Draft: Voting benchmark
@asbjornu: Here's me kicking the tires on benchmarking how voting scales, and it reveals some expected stuff, and some... not quite expected stuff.
Here's what the test does:
- First of all, the test "collapse" the empty vote-set to see that this is nice and fast initially.
- Then it casts 1000 votes for each entry (with the same score, but this shouldn't affect performance).
- Then it collapses after the first round of votes.
- Then it casts another 1000 votes for each entry
- Finally, it collapses after the second round of votes.
Now, the expected stuff is that step 1 is very very cheap. Also, step 5 is about twice as slow as step 3. Also 2 and 4 basically performs the same. All good.
So scaling seems like we'd expect at the moment: voting seems to be linear in cost to the number of votes, and collapsing the votes seems to be linear in time to the number of votes.
But what's surprising me, is how fast this actually is ATM. With thousands of votes, collapsing all votes still takes fractions of a nanosecond on my machine. Granted, my machine here is kind of a beast (AMD Ryzen 9 5950X 16-Core), but with this kind of performance, I don't see how this is telling the whole story at all from what happened at Evoke.

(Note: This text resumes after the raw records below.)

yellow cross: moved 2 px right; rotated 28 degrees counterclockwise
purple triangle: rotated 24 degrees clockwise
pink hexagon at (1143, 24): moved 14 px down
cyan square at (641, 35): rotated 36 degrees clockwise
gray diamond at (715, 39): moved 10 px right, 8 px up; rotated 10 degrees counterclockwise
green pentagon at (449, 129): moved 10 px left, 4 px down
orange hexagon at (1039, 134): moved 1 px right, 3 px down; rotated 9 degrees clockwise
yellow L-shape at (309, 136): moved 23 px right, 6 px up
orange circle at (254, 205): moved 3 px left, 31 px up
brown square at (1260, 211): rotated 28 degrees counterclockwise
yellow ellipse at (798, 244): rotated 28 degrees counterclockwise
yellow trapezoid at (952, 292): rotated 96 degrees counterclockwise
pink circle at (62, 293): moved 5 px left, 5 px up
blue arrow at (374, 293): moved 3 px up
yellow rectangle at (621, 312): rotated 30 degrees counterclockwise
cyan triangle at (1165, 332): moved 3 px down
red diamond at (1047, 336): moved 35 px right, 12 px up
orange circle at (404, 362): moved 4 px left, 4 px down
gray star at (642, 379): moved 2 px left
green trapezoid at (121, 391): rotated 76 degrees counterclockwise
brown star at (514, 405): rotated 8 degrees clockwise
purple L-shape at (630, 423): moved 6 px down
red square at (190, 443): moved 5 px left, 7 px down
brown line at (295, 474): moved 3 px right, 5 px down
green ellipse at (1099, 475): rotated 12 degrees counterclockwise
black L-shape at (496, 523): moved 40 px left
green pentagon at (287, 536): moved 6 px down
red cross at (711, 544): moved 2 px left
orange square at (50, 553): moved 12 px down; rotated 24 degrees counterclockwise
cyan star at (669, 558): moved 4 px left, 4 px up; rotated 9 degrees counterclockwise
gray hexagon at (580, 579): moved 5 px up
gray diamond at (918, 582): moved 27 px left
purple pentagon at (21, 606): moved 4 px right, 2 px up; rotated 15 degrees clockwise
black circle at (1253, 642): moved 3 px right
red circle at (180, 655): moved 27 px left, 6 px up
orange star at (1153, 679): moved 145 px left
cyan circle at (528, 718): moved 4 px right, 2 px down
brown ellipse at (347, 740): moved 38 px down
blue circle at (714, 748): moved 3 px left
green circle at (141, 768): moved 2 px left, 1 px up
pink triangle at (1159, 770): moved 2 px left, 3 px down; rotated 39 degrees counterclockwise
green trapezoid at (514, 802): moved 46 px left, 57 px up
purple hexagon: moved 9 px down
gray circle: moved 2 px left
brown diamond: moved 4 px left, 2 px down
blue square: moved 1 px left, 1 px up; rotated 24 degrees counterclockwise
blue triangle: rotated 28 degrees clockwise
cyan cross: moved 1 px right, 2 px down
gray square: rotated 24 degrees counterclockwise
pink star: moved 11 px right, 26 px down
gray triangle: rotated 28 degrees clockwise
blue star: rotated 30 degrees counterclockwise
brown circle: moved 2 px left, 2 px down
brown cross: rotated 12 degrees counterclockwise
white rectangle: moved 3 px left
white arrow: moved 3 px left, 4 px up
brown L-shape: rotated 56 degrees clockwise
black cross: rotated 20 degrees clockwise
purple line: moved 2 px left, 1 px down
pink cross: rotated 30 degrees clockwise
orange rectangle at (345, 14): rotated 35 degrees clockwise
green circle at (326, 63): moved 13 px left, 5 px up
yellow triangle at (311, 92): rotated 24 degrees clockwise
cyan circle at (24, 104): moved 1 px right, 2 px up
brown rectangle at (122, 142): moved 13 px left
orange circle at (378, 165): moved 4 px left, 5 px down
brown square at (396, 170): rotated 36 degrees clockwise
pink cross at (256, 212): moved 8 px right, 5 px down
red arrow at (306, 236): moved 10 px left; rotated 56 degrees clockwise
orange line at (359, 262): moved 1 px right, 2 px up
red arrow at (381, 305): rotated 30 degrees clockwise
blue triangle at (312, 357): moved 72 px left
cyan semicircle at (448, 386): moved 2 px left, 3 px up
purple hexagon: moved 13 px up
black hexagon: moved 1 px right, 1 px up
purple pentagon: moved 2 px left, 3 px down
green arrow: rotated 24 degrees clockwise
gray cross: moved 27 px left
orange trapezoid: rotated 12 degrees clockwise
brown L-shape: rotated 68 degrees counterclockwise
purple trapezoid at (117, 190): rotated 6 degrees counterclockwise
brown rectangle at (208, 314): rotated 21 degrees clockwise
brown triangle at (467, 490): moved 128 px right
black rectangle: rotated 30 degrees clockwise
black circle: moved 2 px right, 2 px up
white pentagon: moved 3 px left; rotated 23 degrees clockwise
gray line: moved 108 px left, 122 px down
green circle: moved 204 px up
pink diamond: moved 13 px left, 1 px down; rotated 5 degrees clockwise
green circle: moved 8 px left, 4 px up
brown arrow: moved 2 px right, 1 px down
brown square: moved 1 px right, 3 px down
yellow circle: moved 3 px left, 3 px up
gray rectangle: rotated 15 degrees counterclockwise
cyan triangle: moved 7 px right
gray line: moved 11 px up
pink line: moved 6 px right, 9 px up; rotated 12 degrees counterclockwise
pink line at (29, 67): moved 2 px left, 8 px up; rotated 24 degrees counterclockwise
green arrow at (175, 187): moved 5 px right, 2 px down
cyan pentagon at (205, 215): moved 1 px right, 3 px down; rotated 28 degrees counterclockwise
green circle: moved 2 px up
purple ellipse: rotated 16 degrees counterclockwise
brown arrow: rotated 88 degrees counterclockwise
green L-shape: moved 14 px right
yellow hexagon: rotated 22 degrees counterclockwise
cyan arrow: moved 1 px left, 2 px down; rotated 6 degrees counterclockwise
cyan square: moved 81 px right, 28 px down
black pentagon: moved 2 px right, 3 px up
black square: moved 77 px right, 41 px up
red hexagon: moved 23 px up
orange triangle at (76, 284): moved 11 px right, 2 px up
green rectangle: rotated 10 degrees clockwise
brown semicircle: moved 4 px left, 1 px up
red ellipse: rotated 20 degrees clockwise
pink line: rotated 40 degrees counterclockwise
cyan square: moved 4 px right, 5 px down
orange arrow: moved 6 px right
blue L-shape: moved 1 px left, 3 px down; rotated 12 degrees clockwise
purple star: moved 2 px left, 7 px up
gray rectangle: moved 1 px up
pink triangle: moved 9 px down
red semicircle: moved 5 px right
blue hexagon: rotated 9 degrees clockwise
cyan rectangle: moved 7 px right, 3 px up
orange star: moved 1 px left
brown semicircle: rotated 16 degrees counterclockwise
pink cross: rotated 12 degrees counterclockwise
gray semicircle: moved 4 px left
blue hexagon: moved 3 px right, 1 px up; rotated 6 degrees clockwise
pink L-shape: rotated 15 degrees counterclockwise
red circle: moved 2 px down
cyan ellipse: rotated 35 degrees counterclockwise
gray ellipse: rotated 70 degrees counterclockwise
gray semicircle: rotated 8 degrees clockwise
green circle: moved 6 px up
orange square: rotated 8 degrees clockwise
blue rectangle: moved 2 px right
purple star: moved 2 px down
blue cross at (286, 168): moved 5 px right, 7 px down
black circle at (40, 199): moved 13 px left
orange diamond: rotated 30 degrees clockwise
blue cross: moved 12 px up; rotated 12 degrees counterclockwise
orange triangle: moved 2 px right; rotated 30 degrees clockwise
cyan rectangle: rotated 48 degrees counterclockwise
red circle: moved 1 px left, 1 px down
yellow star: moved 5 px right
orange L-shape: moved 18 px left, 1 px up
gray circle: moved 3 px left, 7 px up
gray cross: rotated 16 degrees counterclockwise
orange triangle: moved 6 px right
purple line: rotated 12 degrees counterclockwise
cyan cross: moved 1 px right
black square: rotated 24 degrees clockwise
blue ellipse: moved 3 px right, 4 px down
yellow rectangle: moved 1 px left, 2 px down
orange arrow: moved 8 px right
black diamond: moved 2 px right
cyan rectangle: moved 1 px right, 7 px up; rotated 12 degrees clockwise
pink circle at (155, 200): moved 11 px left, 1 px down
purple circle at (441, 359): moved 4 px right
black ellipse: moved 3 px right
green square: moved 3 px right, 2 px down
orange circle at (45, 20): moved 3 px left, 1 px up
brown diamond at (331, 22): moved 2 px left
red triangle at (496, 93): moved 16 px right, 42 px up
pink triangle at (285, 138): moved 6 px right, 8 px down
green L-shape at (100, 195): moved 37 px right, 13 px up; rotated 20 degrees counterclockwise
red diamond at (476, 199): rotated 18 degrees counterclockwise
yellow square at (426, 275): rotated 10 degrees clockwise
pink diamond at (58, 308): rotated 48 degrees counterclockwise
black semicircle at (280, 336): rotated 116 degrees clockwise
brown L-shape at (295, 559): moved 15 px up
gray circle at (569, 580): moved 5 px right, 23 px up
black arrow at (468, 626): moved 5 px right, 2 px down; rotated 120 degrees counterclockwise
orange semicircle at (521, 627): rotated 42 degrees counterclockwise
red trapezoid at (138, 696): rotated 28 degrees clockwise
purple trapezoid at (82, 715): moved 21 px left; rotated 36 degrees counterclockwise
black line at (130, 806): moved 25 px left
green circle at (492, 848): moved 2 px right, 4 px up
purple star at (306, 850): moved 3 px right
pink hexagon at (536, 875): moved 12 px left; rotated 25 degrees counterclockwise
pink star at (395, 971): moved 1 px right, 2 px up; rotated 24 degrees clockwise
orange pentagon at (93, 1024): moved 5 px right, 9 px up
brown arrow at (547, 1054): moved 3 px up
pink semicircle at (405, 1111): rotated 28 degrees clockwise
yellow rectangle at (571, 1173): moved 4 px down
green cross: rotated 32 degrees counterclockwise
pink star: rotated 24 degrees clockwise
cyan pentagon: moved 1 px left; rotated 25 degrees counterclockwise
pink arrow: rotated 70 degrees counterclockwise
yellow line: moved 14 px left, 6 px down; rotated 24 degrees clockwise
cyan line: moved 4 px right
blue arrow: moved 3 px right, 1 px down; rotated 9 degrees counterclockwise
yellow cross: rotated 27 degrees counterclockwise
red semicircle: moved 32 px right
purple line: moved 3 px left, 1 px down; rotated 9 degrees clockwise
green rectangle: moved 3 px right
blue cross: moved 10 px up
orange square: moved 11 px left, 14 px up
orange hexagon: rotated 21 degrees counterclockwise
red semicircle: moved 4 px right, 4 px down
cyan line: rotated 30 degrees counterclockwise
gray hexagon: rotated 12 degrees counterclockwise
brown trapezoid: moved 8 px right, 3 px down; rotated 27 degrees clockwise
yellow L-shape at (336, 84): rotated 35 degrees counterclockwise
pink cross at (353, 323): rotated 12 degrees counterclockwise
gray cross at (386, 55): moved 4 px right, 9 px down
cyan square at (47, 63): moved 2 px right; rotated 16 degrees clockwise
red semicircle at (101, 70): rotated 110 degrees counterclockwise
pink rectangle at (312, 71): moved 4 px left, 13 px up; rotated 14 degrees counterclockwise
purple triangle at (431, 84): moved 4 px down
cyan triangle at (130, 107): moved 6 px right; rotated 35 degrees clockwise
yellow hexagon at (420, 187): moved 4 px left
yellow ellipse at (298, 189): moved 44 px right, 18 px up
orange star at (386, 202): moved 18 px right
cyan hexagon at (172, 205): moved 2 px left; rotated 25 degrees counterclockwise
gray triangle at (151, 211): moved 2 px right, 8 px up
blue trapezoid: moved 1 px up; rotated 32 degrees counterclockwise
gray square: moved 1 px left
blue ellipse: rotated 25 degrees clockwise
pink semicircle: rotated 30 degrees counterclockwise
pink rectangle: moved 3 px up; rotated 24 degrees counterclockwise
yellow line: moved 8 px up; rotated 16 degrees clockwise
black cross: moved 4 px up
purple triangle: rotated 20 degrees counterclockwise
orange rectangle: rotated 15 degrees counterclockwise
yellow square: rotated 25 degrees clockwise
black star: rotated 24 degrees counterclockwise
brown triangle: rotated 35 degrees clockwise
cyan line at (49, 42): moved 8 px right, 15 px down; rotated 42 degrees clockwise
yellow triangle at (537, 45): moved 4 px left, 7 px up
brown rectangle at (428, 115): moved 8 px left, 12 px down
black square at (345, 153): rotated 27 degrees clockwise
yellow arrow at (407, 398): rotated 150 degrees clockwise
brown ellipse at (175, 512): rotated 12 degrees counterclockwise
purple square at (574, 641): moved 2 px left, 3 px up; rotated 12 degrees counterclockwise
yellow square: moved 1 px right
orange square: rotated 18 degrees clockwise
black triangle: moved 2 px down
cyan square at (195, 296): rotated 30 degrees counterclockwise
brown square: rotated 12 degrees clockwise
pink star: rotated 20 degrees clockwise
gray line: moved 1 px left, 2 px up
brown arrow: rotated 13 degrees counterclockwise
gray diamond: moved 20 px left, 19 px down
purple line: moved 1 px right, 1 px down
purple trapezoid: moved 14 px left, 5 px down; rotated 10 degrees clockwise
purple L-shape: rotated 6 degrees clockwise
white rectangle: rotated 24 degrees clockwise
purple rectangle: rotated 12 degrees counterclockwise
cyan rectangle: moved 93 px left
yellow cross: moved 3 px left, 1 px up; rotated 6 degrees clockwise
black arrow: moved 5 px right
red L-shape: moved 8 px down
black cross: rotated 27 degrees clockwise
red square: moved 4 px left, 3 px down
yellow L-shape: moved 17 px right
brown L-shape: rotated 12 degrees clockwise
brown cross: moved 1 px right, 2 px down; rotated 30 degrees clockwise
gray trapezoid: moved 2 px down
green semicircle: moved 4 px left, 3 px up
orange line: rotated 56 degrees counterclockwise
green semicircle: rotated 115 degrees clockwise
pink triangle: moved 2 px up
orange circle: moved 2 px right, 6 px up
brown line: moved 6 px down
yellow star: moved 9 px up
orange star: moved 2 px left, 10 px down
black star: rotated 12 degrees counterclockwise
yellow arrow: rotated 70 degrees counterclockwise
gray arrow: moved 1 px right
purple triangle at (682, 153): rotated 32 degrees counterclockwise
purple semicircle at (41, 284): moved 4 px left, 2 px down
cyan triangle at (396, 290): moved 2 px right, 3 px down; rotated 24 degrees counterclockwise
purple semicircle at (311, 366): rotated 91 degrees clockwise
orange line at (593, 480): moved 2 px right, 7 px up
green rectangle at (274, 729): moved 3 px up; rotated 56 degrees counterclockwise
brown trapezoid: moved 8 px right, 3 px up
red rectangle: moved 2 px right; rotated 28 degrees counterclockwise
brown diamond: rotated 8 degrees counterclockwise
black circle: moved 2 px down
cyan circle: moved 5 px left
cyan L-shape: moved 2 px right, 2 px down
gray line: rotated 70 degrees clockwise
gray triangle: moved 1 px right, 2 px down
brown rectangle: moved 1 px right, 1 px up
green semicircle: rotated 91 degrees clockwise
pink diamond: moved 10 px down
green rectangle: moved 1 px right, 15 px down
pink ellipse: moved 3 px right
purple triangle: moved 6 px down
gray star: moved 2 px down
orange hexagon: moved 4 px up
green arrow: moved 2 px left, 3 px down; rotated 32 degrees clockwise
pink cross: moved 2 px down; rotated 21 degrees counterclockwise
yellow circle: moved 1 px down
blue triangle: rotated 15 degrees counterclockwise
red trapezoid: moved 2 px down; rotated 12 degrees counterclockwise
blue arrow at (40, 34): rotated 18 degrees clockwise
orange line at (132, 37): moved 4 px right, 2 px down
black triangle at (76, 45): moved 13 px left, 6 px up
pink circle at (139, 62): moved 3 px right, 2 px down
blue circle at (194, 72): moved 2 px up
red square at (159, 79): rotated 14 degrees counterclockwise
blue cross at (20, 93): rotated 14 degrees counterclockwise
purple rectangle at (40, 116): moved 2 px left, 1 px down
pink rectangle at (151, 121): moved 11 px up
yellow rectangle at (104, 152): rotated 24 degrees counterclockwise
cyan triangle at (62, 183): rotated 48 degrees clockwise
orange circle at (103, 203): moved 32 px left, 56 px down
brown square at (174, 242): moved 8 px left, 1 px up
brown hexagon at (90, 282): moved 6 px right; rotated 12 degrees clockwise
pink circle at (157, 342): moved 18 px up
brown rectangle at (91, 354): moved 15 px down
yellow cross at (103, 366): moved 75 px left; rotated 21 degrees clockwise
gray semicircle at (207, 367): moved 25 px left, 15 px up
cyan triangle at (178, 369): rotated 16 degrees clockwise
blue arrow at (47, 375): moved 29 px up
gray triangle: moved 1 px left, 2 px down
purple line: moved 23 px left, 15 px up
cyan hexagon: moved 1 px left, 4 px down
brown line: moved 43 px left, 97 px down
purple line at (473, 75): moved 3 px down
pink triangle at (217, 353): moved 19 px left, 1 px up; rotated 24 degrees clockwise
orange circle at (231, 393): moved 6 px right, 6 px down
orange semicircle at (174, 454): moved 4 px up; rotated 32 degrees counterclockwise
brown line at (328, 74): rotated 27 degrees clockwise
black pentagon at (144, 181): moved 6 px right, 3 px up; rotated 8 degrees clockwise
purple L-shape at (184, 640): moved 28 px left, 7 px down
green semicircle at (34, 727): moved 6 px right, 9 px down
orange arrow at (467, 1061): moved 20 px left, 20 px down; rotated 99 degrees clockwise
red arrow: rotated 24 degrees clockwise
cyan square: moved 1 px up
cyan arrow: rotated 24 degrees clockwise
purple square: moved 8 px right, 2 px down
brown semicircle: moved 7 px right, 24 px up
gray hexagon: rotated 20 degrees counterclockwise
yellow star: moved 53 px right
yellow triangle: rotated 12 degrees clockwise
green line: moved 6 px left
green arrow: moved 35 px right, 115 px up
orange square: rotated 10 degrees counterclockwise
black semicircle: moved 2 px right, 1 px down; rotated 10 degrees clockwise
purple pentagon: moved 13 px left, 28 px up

Also, having more voters shouldn't make things that much worse; sure, we'd get more cache thrashing etc due to more independent tasks, but at the same time, vote collapsing should be scaling to the number of per user, not the global number... right? Some quick experiments seems to somewhat confirm this, but it's not entirely clear. I should probably write a separate benchmark that tries to prove that...
Another big difference here from production, is that this uses an in-memory version of SQLite. Going to the filesystem would of course be a magnitude slower. But this should affect voting more than collapsing votes, which is not what was shown to be slow. It's also not really clear to me how to test this using disk-access... Perhaps you have an idea?
Edit: I'm an idiot. We actually need to iterate the number of times the benchmark-framework wants us to... I kinda thought this happened automatically, but it does not. The numbers no longer look surprisingly good, they look many orders of magnitude worse. Which I guess is good?!